§ TASK DIRECTIONS: Each record below should be returned exactly, with its pictures left out.

§ THE DATA:

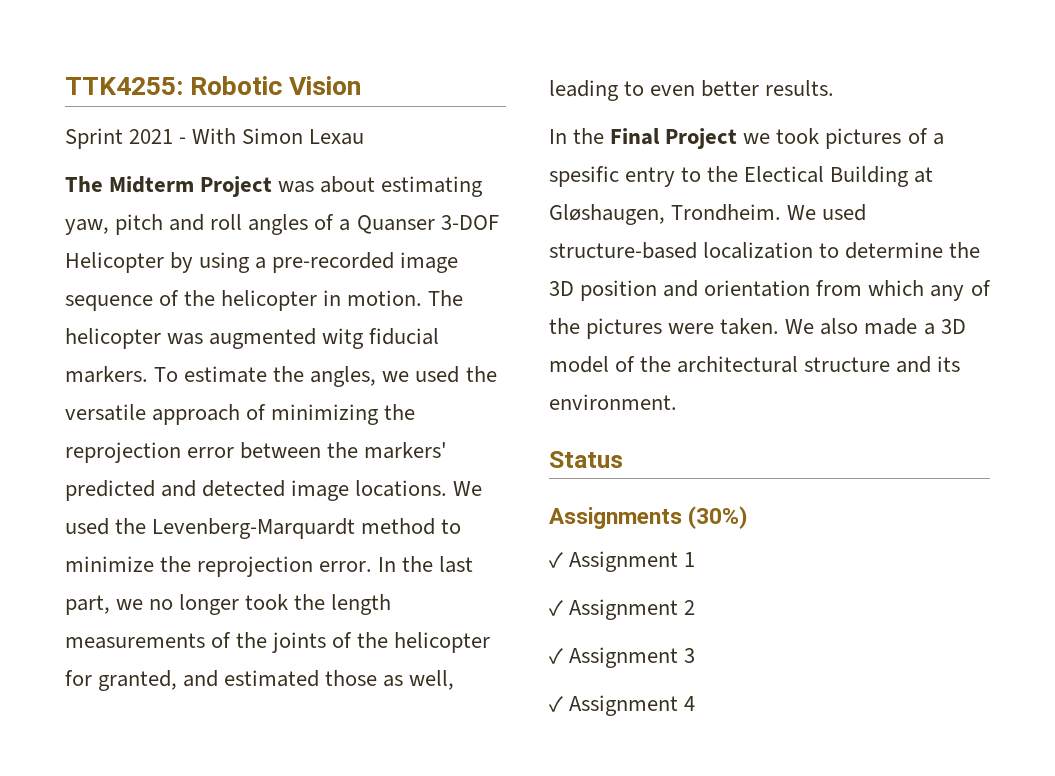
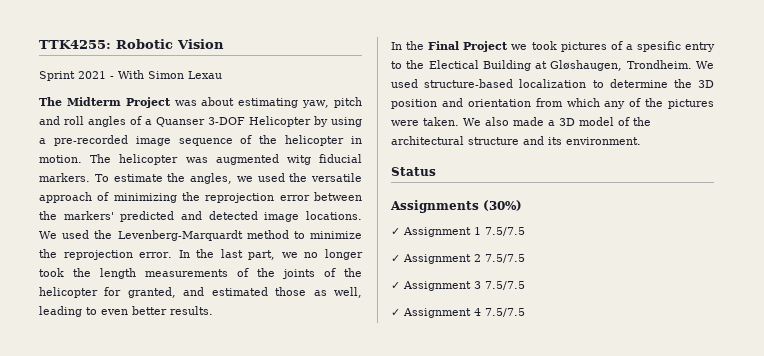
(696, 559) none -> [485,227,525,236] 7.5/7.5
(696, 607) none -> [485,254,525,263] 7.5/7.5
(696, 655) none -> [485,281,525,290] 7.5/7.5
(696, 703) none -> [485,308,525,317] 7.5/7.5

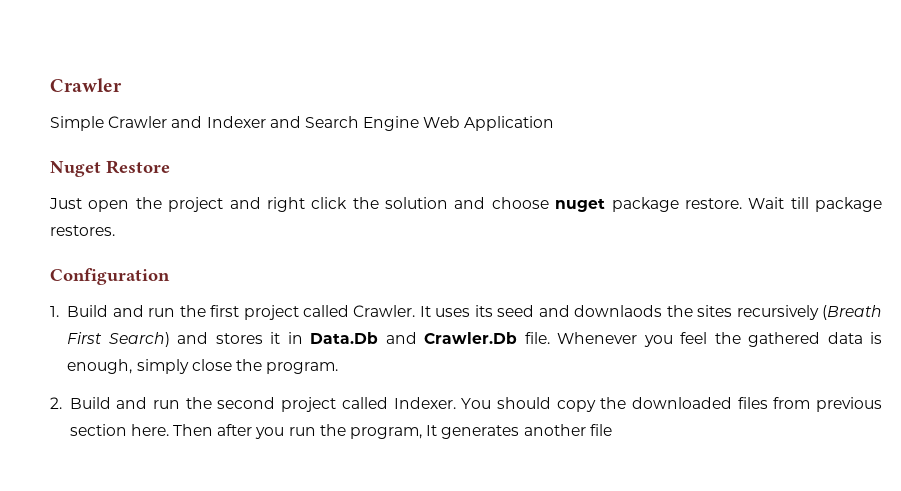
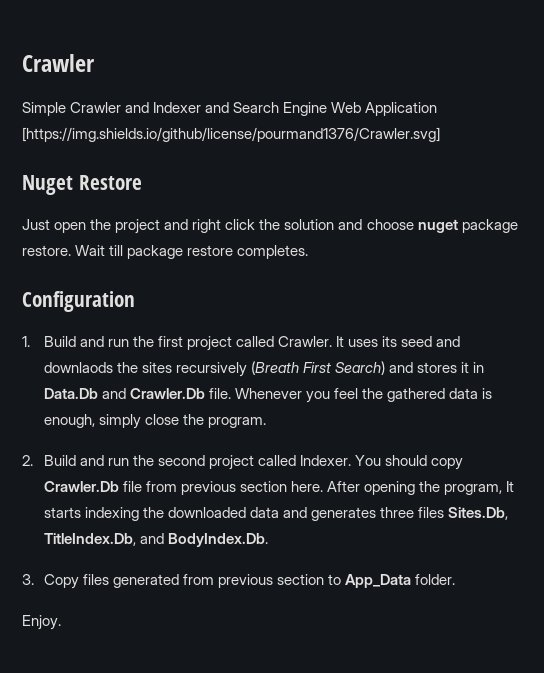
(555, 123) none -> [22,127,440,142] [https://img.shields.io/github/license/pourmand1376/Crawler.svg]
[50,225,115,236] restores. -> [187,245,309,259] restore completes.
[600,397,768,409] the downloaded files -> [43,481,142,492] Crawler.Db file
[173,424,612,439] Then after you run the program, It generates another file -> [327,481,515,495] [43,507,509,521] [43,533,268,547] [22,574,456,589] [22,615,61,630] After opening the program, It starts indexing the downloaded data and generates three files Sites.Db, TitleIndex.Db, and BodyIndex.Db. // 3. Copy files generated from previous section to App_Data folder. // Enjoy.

§ EXERCISE OUTPUT:
(696, 559) none -> [485,227,525,236] 7.5/7.5
(696, 607) none -> [485,254,525,263] 7.5/7.5
(696, 655) none -> [485,281,525,290] 7.5/7.5
(696, 703) none -> [485,308,525,317] 7.5/7.5

(555, 123) none -> [22,127,440,142] [https://img.shields.io/github/license/pourmand1376/Crawler.svg]
[50,225,115,236] restores. -> [187,245,309,259] restore completes.
[600,397,768,409] the downloaded files -> [43,481,142,492] Crawler.Db file
[173,424,612,439] Then after you run the program, It generates another file -> [327,481,515,495] [43,507,509,521] [43,533,268,547] [22,574,456,589] [22,615,61,630] After opening the program, It starts indexing the downloaded data and generates three files Sites.Db, TitleIndex.Db, and BodyIndex.Db. // 3. Copy files generated from previous section to App_Data folder. // Enjoy.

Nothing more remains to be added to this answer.